All of the entries below are to be copied without any alteration.

*** DATA SECTION

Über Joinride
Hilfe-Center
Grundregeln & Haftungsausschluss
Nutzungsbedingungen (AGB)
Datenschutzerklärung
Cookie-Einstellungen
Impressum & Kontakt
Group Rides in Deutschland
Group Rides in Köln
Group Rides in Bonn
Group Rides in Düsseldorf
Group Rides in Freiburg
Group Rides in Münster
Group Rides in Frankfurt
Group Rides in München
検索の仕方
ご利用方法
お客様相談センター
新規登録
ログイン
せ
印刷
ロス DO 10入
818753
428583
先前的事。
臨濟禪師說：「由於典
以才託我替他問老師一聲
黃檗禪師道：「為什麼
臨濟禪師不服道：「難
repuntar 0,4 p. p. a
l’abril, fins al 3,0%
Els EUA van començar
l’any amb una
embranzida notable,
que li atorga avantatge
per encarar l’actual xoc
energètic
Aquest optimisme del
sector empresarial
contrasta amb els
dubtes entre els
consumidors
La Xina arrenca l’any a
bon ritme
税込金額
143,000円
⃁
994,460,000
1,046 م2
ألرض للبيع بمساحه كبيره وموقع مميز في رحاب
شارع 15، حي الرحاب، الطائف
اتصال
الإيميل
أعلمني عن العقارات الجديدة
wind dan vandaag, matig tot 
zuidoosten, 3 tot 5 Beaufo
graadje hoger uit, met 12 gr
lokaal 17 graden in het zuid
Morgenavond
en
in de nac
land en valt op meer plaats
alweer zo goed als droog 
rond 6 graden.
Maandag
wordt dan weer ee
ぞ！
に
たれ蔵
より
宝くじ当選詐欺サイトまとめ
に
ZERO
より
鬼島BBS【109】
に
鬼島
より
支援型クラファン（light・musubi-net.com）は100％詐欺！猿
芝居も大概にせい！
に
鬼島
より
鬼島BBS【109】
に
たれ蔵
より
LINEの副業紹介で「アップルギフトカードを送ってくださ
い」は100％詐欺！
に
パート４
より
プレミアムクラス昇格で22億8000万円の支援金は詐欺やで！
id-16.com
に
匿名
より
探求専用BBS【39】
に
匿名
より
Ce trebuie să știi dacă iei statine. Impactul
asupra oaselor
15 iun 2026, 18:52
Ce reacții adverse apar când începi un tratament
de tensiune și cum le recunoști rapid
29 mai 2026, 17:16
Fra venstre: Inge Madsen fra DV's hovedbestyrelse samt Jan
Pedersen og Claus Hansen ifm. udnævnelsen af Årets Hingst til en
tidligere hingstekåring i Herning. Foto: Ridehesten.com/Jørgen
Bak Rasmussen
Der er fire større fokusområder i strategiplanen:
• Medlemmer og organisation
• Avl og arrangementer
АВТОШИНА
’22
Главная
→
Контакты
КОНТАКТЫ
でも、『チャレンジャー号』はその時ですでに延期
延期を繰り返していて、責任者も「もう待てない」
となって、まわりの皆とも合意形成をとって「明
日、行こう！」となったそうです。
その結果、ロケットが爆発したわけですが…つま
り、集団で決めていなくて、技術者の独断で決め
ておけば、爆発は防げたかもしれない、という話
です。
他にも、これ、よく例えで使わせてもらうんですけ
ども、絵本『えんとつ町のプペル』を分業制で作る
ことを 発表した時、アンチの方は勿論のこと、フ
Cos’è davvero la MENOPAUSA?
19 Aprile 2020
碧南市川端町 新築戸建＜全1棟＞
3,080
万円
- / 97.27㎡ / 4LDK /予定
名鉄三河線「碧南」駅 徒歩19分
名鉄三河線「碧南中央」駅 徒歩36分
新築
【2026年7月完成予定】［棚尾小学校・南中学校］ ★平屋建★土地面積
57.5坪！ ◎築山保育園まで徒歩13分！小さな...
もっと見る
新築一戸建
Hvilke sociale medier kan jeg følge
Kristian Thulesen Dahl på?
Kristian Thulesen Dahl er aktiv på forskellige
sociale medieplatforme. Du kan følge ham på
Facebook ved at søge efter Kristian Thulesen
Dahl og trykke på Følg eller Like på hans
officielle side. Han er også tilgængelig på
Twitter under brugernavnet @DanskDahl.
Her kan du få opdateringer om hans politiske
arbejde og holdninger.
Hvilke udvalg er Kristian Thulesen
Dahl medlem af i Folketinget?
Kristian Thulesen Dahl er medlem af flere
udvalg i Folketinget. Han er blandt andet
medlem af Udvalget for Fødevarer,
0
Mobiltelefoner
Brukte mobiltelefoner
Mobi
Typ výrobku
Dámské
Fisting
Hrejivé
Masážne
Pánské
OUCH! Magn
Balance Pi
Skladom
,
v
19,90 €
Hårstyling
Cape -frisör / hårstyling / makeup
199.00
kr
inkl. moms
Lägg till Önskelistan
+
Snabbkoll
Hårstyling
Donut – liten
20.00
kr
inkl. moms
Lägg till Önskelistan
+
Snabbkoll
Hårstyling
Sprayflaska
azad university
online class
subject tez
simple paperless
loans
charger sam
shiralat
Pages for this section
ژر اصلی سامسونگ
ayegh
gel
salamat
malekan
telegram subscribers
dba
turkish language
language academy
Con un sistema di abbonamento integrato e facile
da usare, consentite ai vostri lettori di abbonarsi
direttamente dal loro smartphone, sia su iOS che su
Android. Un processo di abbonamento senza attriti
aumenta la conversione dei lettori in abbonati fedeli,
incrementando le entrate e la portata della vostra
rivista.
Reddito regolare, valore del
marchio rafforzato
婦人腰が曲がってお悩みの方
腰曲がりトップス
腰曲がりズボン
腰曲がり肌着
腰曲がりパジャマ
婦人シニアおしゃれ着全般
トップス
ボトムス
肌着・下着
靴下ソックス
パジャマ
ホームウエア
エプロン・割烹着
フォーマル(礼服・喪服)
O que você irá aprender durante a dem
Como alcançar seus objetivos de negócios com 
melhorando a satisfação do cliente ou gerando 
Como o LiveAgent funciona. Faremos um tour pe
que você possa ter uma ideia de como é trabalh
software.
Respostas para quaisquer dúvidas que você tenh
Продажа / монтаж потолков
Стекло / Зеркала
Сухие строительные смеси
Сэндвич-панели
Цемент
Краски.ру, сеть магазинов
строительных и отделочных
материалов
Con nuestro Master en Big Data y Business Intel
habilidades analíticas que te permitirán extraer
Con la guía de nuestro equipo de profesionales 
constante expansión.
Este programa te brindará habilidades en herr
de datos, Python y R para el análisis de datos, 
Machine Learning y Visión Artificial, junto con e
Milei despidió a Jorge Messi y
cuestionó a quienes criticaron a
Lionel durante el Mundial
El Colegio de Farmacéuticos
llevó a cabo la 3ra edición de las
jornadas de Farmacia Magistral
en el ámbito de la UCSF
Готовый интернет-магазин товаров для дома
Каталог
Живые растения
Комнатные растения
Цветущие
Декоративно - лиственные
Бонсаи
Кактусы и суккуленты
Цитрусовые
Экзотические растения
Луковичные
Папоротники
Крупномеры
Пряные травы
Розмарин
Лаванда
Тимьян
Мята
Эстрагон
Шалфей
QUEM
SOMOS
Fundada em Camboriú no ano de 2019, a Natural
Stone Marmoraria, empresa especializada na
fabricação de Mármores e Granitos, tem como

******

RESPONSE.
Über Joinride
Hilfe-Center
Grundregeln & Haftungsausschluss
Nutzungsbedingungen (AGB)
Datenschutzerklärung
Cookie-Einstellungen
Impressum & Kontakt
Group Rides in Deutschland
Group Rides in Köln
Group Rides in Bonn
Group Rides in Düsseldorf
Group Rides in Freiburg
Group Rides in Münster
Group Rides in Frankfurt
Group Rides in München
検索の仕方
ご利用方法
お客様相談センター
新規登録
ログイン
せ
印刷
ロス DO 10入
818753
428583
先前的事。
臨濟禪師說：「由於典
以才託我替他問老師一聲
黃檗禪師道：「為什麼
臨濟禪師不服道：「難
repuntar 0,4 p. p. a
l’abril, fins al 3,0%
Els EUA van començar
l’any amb una
embranzida notable,
que li atorga avantatge
per encarar l’actual xoc
energètic
Aquest optimisme del
sector empresarial
contrasta amb els
dubtes entre els
consumidors
La Xina arrenca l’any a
bon ritme
税込金額
143,000円
⃁
994,460,000
1,046 م2
ألرض للبيع بمساحه كبيره وموقع مميز في رحاب
شارع 15، حي الرحاب، الطائف
اتصال
الإيميل
أعلمني عن العقارات الجديدة
wind dan vandaag, matig tot 
zuidoosten, 3 tot 5 Beaufo
graadje hoger uit, met 12 gr
lokaal 17 graden in het zuid
Morgenavond
en
in de nac
land en valt op meer plaats
alweer zo goed als droog 
rond 6 graden.
Maandag
wordt dan weer ee
ぞ！
に
たれ蔵
より
宝くじ当選詐欺サイトまとめ
に
ZERO
より
鬼島BBS【109】
に
鬼島
より
支援型クラファン（light・musubi-net.com）は100％詐欺！猿
芝居も大概にせい！
に
鬼島
より
鬼島BBS【109】
に
たれ蔵
より
LINEの副業紹介で「アップルギフトカードを送ってくださ
い」は100％詐欺！
に
パート４
より
プレミアムクラス昇格で22億8000万円の支援金は詐欺やで！
id-16.com
に
匿名
より
探求専用BBS【39】
に
匿名
より
Ce trebuie să știi dacă iei statine. Impactul
asupra oaselor
15 iun 2026, 18:52
Ce reacții adverse apar când începi un tratament
de tensiune și cum le recunoști rapid
29 mai 2026, 17:16
Fra venstre: Inge Madsen fra DV's hovedbestyrelse samt Jan
Pedersen og Claus Hansen ifm. udnævnelsen af Årets Hingst til en
tidligere hingstekåring i Herning. Foto: Ridehesten.com/Jørgen
Bak Rasmussen
Der er fire større fokusområder i strategiplanen:
• Medlemmer og organisation
• Avl og arrangementer
АВТОШИНА
’22
Главная
→
Контакты
КОНТАКТЫ
でも、『チャレンジャー号』はその時ですでに延期
延期を繰り返していて、責任者も「もう待てない」
となって、まわりの皆とも合意形成をとって「明
日、行こう！」となったそうです。
その結果、ロケットが爆発したわけですが…つま
り、集団で決めていなくて、技術者の独断で決め
ておけば、爆発は防げたかもしれない、という話
です。
他にも、これ、よく例えで使わせてもらうんですけ
ども、絵本『えんとつ町のプペル』を分業制で作る
ことを 発表した時、アンチの方は勿論のこと、フ
Cos’è davvero la MENOPAUSA?
19 Aprile 2020
碧南市川端町 新築戸建＜全1棟＞
3,080
万円
- / 97.27㎡ / 4LDK /予定
名鉄三河線「碧南」駅 徒歩19分
名鉄三河線「碧南中央」駅 徒歩36分
新築
【2026年7月完成予定】［棚尾小学校・南中学校］ ★平屋建★土地面積
57.5坪！ ◎築山保育園まで徒歩13分！小さな...
もっと見る
新築一戸建
Hvilke sociale medier kan jeg følge
Kristian Thulesen Dahl på?
Kristian Thulesen Dahl er aktiv på forskellige
sociale medieplatforme. Du kan følge ham på
Facebook ved at søge efter Kristian Thulesen
Dahl og trykke på Følg eller Like på hans
officielle side. Han er også tilgængelig på
Twitter under brugernavnet @DanskDahl.
Her kan du få opdateringer om hans politiske
arbejde og holdninger.
Hvilke udvalg er Kristian Thulesen
Dahl medlem af i Folketinget?
Kristian Thulesen Dahl er medlem af flere
udvalg i Folketinget. Han er blandt andet
medlem af Udvalget for Fødevarer,
0
Mobiltelefoner
Brukte mobiltelefoner
Mobi
Typ výrobku
Dámské
Fisting
Hrejivé
Masážne
Pánské
OUCH! Magn
Balance Pi
Skladom
,
v
19,90 €
Hårstyling
Cape -frisör / hårstyling / makeup
199.00
kr
inkl. moms
Lägg till Önskelistan
+
Snabbkoll
Hårstyling
Donut – liten
20.00
kr
inkl. moms
Lägg till Önskelistan
+
Snabbkoll
Hårstyling
Sprayflaska
azad university
online class
subject tez
simple paperless
loans
charger sam
shiralat
Pages for this section
ژر اصلی سامسونگ
ayegh
gel
salamat
malekan
telegram subscribers
dba
turkish language
language academy
Con un sistema di abbonamento integrato e facile
da usare, consentite ai vostri lettori di abbonarsi
direttamente dal loro smartphone, sia su iOS che su
Android. Un processo di abbonamento senza attriti
aumenta la conversione dei lettori in abbonati fedeli,
incrementando le entrate e la portata della vostra
rivista.
Reddito regolare, valore del
marchio rafforzato
婦人腰が曲がってお悩みの方
腰曲がりトップス
腰曲がりズボン
腰曲がり肌着
腰曲がりパジャマ
婦人シニアおしゃれ着全般
トップス
ボトムス
肌着・下着
靴下ソックス
パジャマ
ホームウエア
エプロン・割烹着
フォーマル(礼服・喪服)
O que você irá aprender durante a dem
Como alcançar seus objetivos de negócios com 
melhorando a satisfação do cliente ou gerando 
Como o LiveAgent funciona. Faremos um tour pe
que você possa ter uma ideia de como é trabalh
software.
Respostas para quaisquer dúvidas que você tenh
Продажа / монтаж потолков
Стекло / Зеркала
Сухие строительные смеси
Сэндвич-панели
Цемент
Краски.ру, сеть магазинов
строительных и отделочных
материалов
Con nuestro Master en Big Data y Business Intel
habilidades analíticas que te permitirán extraer
Con la guía de nuestro equipo de profesionales 
constante expansión.
Este programa te brindará habilidades en herr
de datos, Python y R para el análisis de datos, 
Machine Learning y Visión Artificial, junto con e
Milei despidió a Jorge Messi y
cuestionó a quienes criticaron a
Lionel durante el Mundial
El Colegio de Farmacéuticos
llevó a cabo la 3ra edición de las
jornadas de Farmacia Magistral
en el ámbito de la UCSF
Готовый интернет-магазин товаров для дома
Каталог
Живые растения
Комнатные растения
Цветущие
Декоративно - лиственные
Бонсаи
Кактусы и суккуленты
Цитрусовые
Экзотические растения
Луковичные
Папоротники
Крупномеры
Пряные травы
Розмарин
Лаванда
Тимьян
Мята
Эстрагон
Шалфей
QUEM
SOMOS
Fundada em Camboriú no ano de 2019, a Natural
Stone Marmoraria, empresa especializada na
fabricação de Mármores e Granitos, tem como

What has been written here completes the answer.